— Document extract —
Parmelee v. Commissioner

VIRGINIA H. PARMELEE, PETITIONER, v. COMMISSIONER OF INTERNAL REVENUE, RESPONDENT.
MARY REYNALE ROWLANDS, PETITIONER, v. COMMISSIONER OF INTERNAL REVENUE, RESPONDENT.
Parmelee v. Commissioner
Docket Nos. 28072, 28111.
United States Board of Tax Appeals
24 B.T.A. 48; 1931 BTA LEXIS 1705;
September 17, 1931, Promulgated

*1705 1. Held that the assessment of tax against the taxpayer was made within the period of limitations properly applicable thereto and that the respondent's action in proceeding against the petitioners as transferees is timely.

2. Respondent's disallowance of a deduction for bad debts sustained.

Samuel B. King, Esq., for the petitioners.
J. E. Marshall, Esq., and W. F. Wattles, Esq., for the respondent.

— Apply what you read —
1. Answer these questions about the Parmelee v. Commissioner decision:
(a) What docket numbers does it list?
(b) On what date was it promulgated?
(c) Who appeared for the petitioners?
2. Continue the Parmelee v. Commissioner tax decision, starting after the line naming counsel for the respondent.

— Extracted entries —
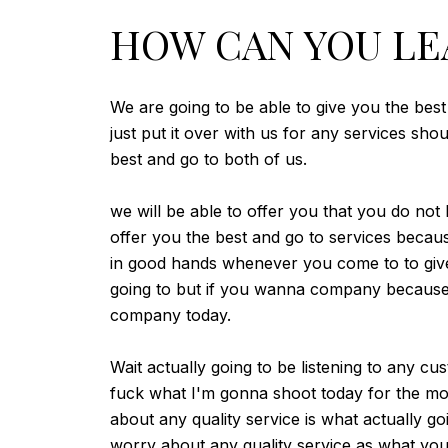
HOW CAN YOU LE
We are going to be able to give you the best
just put it over with us for any services sh
best and go to both of us.
we will be able to offer you that you do not
offer you the best and go to services beca
in good hands whenever you come to to give 
going to but if you wanna company because y
company today.
Wait actually going to be listening to any c
fuck what I'm gonna shoot today for the mo
about any quality service is what actually go
worry about any quality service as what you'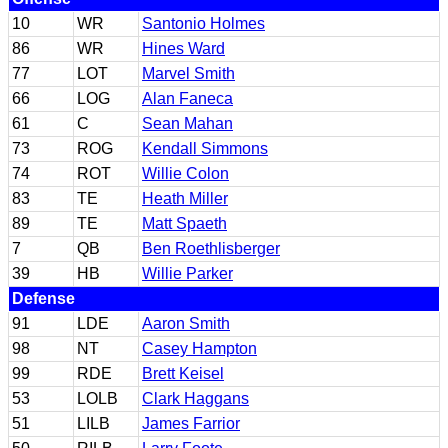
10
WR
Santonio Holmes
86
WR
Hines Ward
77
LOT
Marvel Smith
66
LOG
Alan Faneca
61
C
Sean Mahan
73
ROG
Kendall Simmons
74
ROT
Willie Colon
83
TE
Heath Miller
89
TE
Matt Spaeth
7
QB
Ben Roethlisberger
39
HB
Willie Parker
Defense
91
LDE
Aaron Smith
98
NT
Casey Hampton
99
RDE
Brett Keisel
53
LOLB
Clark Haggans
51
LILB
James Farrior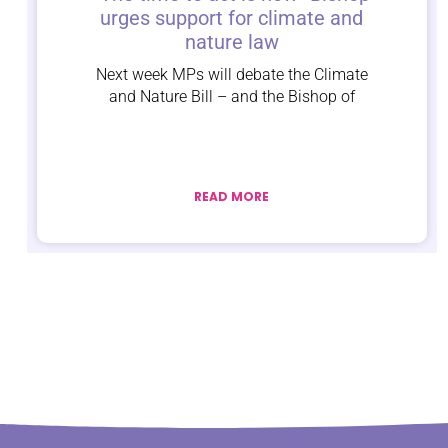
urges support for climate and
nature law
Next week MPs will debate the Climate
and Nature Bill – and the Bishop of
READ MORE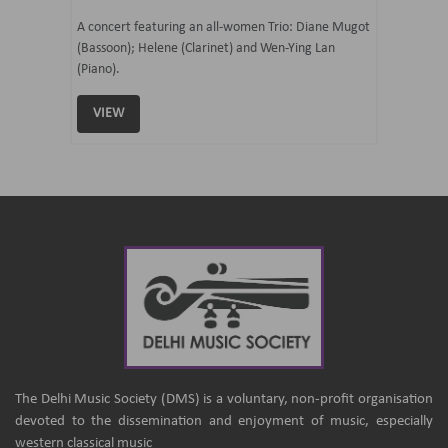
07 Ju
mi Tateno
A concert featuring an all-women Trio: Diane Mugot
(Bassoon); Helene (Clarinet) and Wen-Ying Lan
Curated 
(Piano).
Samaresh 
VIEW
VIEW
The Delhi Music Society (DMS) is a voluntary, non-profit organisation
devoted to the dissemination and enjoyment of music, especially
western classical music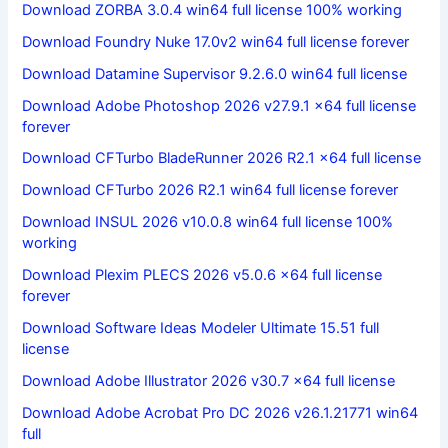
Download ZORBA 3.0.4 win64 full license 100% working
Download Foundry Nuke 17.0v2 win64 full license forever
Download Datamine Supervisor 9.2.6.0 win64 full license
Download Adobe Photoshop 2026 v27.9.1 x64 full license
forever
Download CFTurbo BladeRunner 2026 R2.1 x64 full license
Download CFTurbo 2026 R2.1 win64 full license forever
Download INSUL 2026 v10.0.8 win64 full license 100%
working
Download Plexim PLECS 2026 v5.0.6 x64 full license
forever
Download Software Ideas Modeler Ultimate 15.51 full
license
Download Adobe Illustrator 2026 v30.7 x64 full license
Download Adobe Acrobat Pro DC 2026 v26.1.21771 win64
full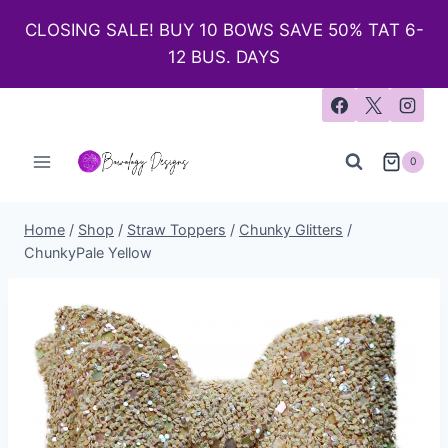
CLOSING SALE! BUY 10 BOWS SAVE 50% TAT 6-
12 BUS. DAYS
0
Home
/
Shop
/
Straw Toppers
/
Chunky Glitters
/
ChunkyPale Yellow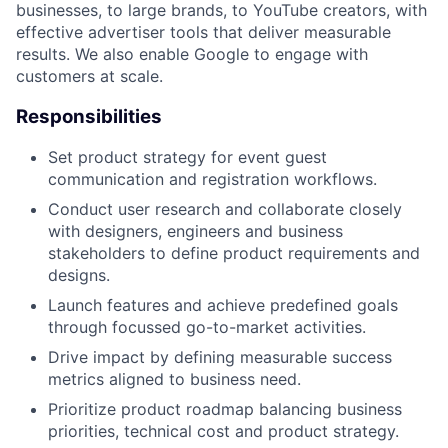
businesses, to large brands, to YouTube creators, with
effective advertiser tools that deliver measurable
results. We also enable Google to engage with
customers at scale.
Responsibilities
Set product strategy for event guest
communication and registration workflows.
Conduct user research and collaborate closely
with designers, engineers and business
stakeholders to define product requirements and
designs.
Launch features and achieve predefined goals
through focussed go-to-market activities.
Drive impact by defining measurable success
metrics aligned to business need.
Prioritize product roadmap balancing business
priorities, technical cost and product strategy.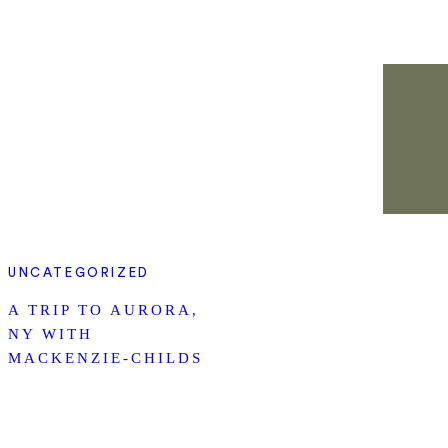
UNCATEGORIZED
A TRIP TO AURORA,
NY WITH
MACKENZIE-CHILDS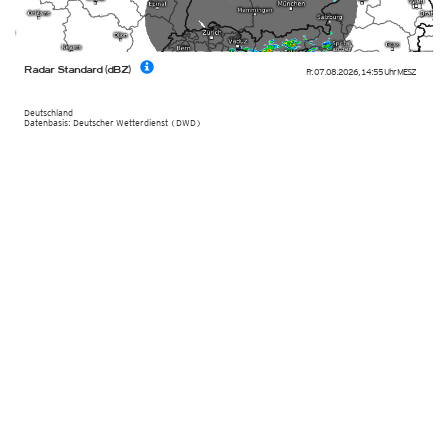
Radar Standard (dBZ)
Fr. 07.08.2026
,
14:55 Uhr
MESZ
Deutschland
Datenbasis: Deutscher Wetterdienst (DWD)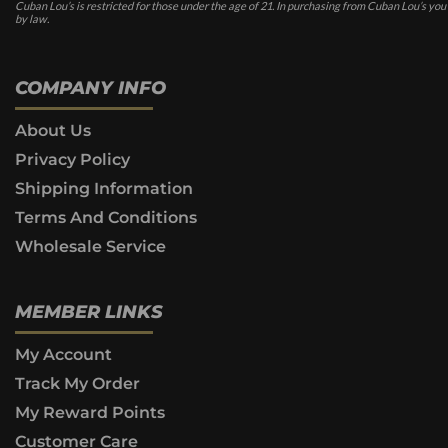
Cuban Lou’s is restricted for those under the age of 21. In purchasing from Cuban Lou’s you
by law.
COMPANY INFO
About Us
Privacy Policy
Shipping Information
Terms And Conditions
Wholesale Service
MEMBER LINKS
My Account
Track My Order
My Reward Points
Customer Care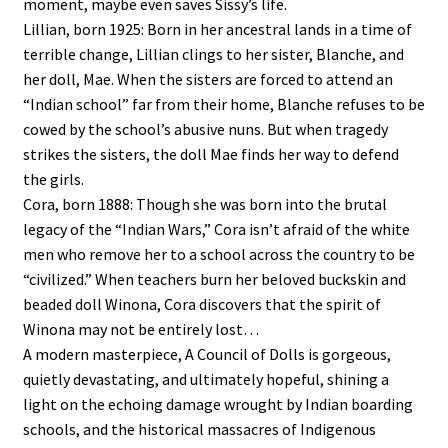
moment, maybe even saves Sissy’s life.
Lillian, born 1925: Born in her ancestral lands in a time of
terrible change, Lillian clings to her sister, Blanche, and
her doll, Mae. When the sisters are forced to attend an
“Indian school” far from their home, Blanche refuses to be
cowed by the school’s abusive nuns. But when tragedy
strikes the sisters, the doll Mae finds her way to defend
the girls.
Cora, born 1888: Though she was born into the brutal
legacy of the “Indian Wars,” Cora isn’t afraid of the white
men who remove her to a school across the country to be
“civilized.” When teachers burn her beloved buckskin and
beaded doll Winona, Cora discovers that the spirit of
Winona may not be entirely lost…
A modern masterpiece, A Council of Dolls is gorgeous,
quietly devastating, and ultimately hopeful, shining a
light on the echoing damage wrought by Indian boarding
schools, and the historical massacres of Indigenous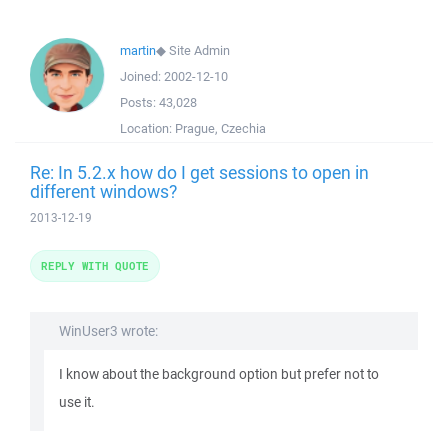
martin
◆
Site Admin
Joined:
2002-12-10
Posts:
43,028
Location:
Prague, Czechia
Re: In 5.2.x how do I get sessions to open in
different windows?
2013-12-19
REPLY WITH QUOTE
WinUser3 wrote:
I know about the background option but prefer not to
use it.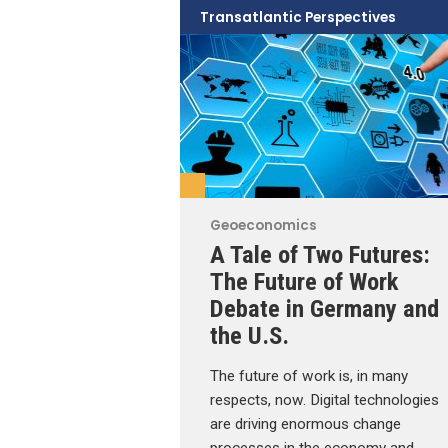
Transatlantic Perspectives
Geoeconomics
A Tale of Two Futures:
The Future of Work
Debate in Germany and
the U.S.
The future of work is, in many
respects, now. Digital technologies
are driving enormous change
processes in the economy and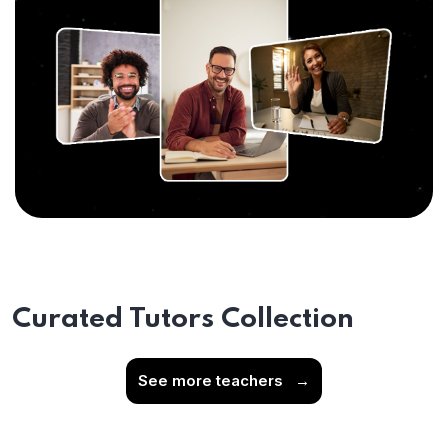
Curated Tutors Collection
See more teachers
→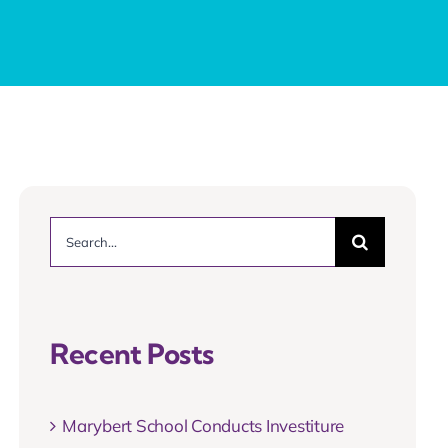
Search
for:
Recent Posts
Marybert School Conducts Investiture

— Task results —
1.
(a) 28072 and 28111.
(b) September 17, 1931.
(c) Samuel B. King, Esq.

2.
TRAMMELL

*48 Under section 280 of theRevenue Act of 1926 the respondent has proposed for assessment against each of the petitioners as distributees of the assets of the estate of Erskine M. Parmelee a deficiency in the income tax of Erskine M. Parmelee in the amount of $1,571.45 for 1921. The matters put in issue by the petitioners are (1) whether the tax was assessed against Erskine M. Parmelee or his transferees within the period of limitation provided by statute; (2) whether the respondent erred in disallowing a deduction for a bad debt taken by Erskine M. Parmelee in his income-tax return for 1921 and (3) whether the petitioners are transferees within the meaning of section 280 of the Revenue Act of 1926. At the hearing the petitioners*1706 *49 conceded their liability as transferees. The proceedings were consolidated for hearing and decision.

FINDINGS OF FACT.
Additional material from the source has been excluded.